Лапы у меня были тёплые и немного влажные от волнения. Ракушка лежала между ними, как маленький живой зверёк. Мне даже показалось на секунду, что она чуть-чуть шевельнулась. Я глубоко вдохнул.
«Если я сейчас её отложу, – подумал я, – то буду откладывать и дальше. До обеда. До вечера. До завтра. А это значит, что я на самом деле уже выбрал “нет”, просто не признаюсь в этом. А я так не хочу».
Я аккуратно поднес ракушку к уху.
Сначала я услышал только своё дыхание. Оно было быстрым и чуть рваным, как у зверька, который собирается прыгнуть через ручей, но всё ещё сомневается. Я постарался дышать ровнее. Тогда, сквозь собственные вздохи, я уловил другое.
Тихий-такой шорох.
Не похожий на шуршание листьев. У листьев звук мягче, он идёт сверху, спускается с ветвей. А этот шорох был круглый. Будто кто-то катил по невидимому полу тысячи маленьких прозрачных шариков.
Ш-ш-ш…
Я прикрыл глаза. Мне стало легче слушать.
Шорох то усиливался, то чуть отступал, как дыхание. Я уже слышал что-то подобное, когда раньше прикладывал ракушку к уху, но сейчас в этом звуке было другое чувство – будто он тоже слегка волнуется.
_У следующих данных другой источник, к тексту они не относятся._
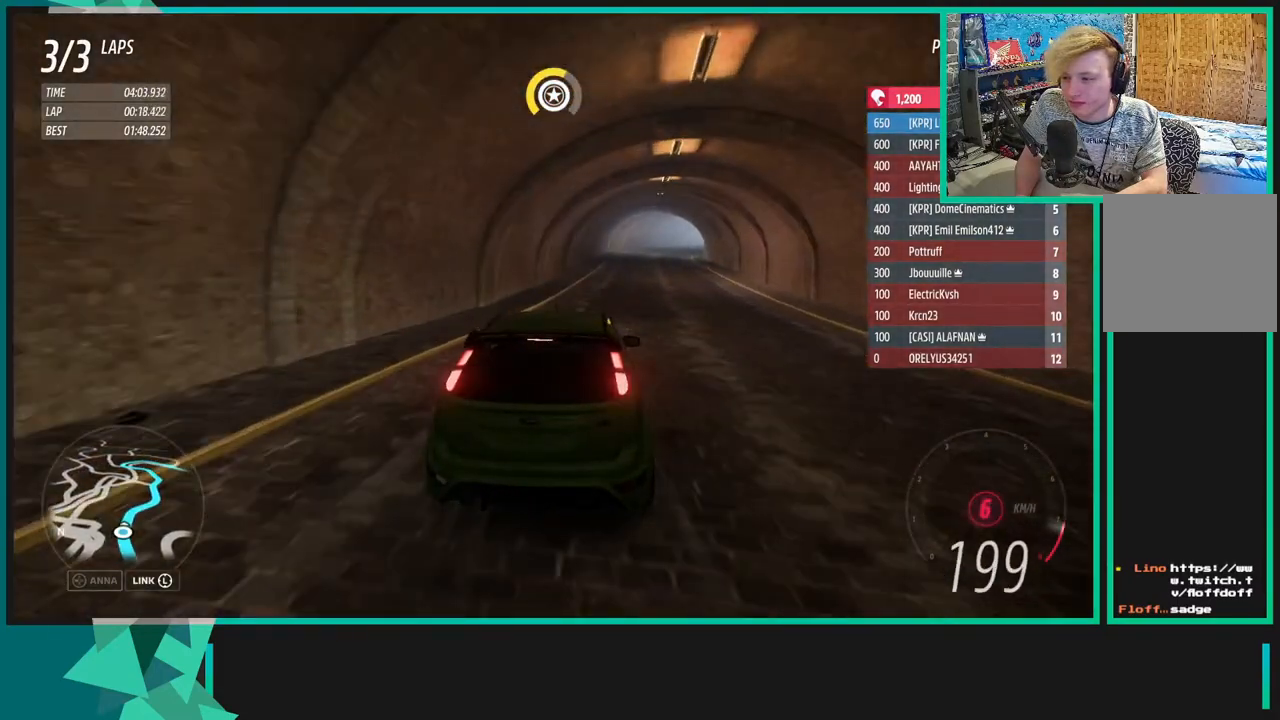
{"buttons": [], "left_stick": "up-right", "right_stick": "center", "events": [[17, "L1", "up"]]}
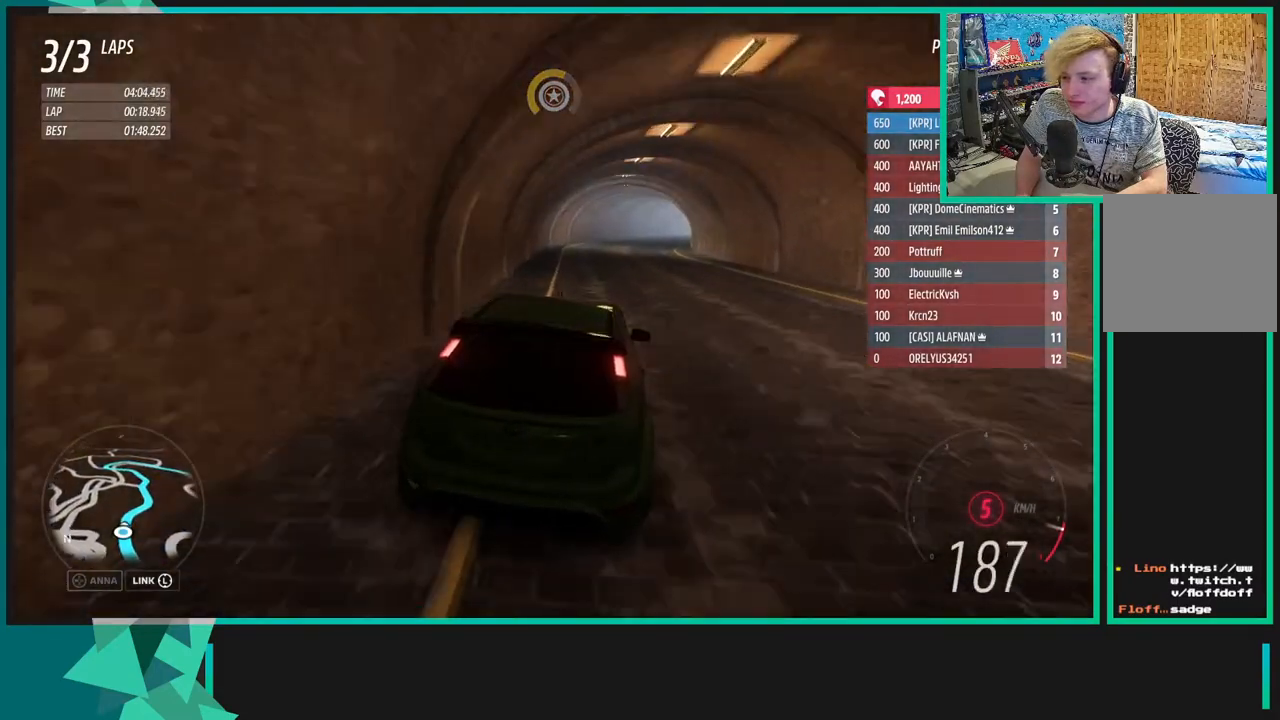
{"buttons": ["R2"], "left_stick": "up-right", "right_stick": "up", "events": [[33, "right_stick", "up"], [300, "R2", "down"]]}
Воображение тут же дорисовало картинку: где-то там, очень далеко, море дышит. Волны бегут к берегу, накатывают и убегают обратно. Они ещё не знают, согласился ли маленький волчонок, но всё равно продолжают свою работу – шуршат, говорят на своём языке.
В этом шорохе не было слов. Но было ощущение: «Я есть. Я жду. Я рядом, даже если очень далеко».
Я слушал долго. Настолько долго, что у меня немного затекла лапа, которой я поддерживал ракушку. Но отнимать её от уха не хотелось.
– Я тебя слышу, – наконец прошептал я. – Правда. Даже если до конца не понимаю.
Ш-ш-ш…
Шорох стал чуть-чуть теплее. Или мне просто так показалось – но я решил поверить своему ощущению.
Я отнял ракушку от уха и положил её перед собой на стол.
– Хорошо, – сказал я, и голос мой прозвучал серьёзнее, чем я ожидал. – Ладно. Если уж я говорил с лесом, если меня зовут, если всё внутри меня уже несколько дней только об этом и думает… Наверное, пора отвечать.
Я вспомнил строчку из письма: «Если ты откликнешься, приложи ракушку к уху и прислушайся». Там не было ничего про «дунь в ракушку». Это уже было моим собственным представлением о том, как дать ответ. Но мне казалось правильным: если зов идёт издалека ко мне, значит, и мой ответ тоже должен полететь туда – далёким звуком.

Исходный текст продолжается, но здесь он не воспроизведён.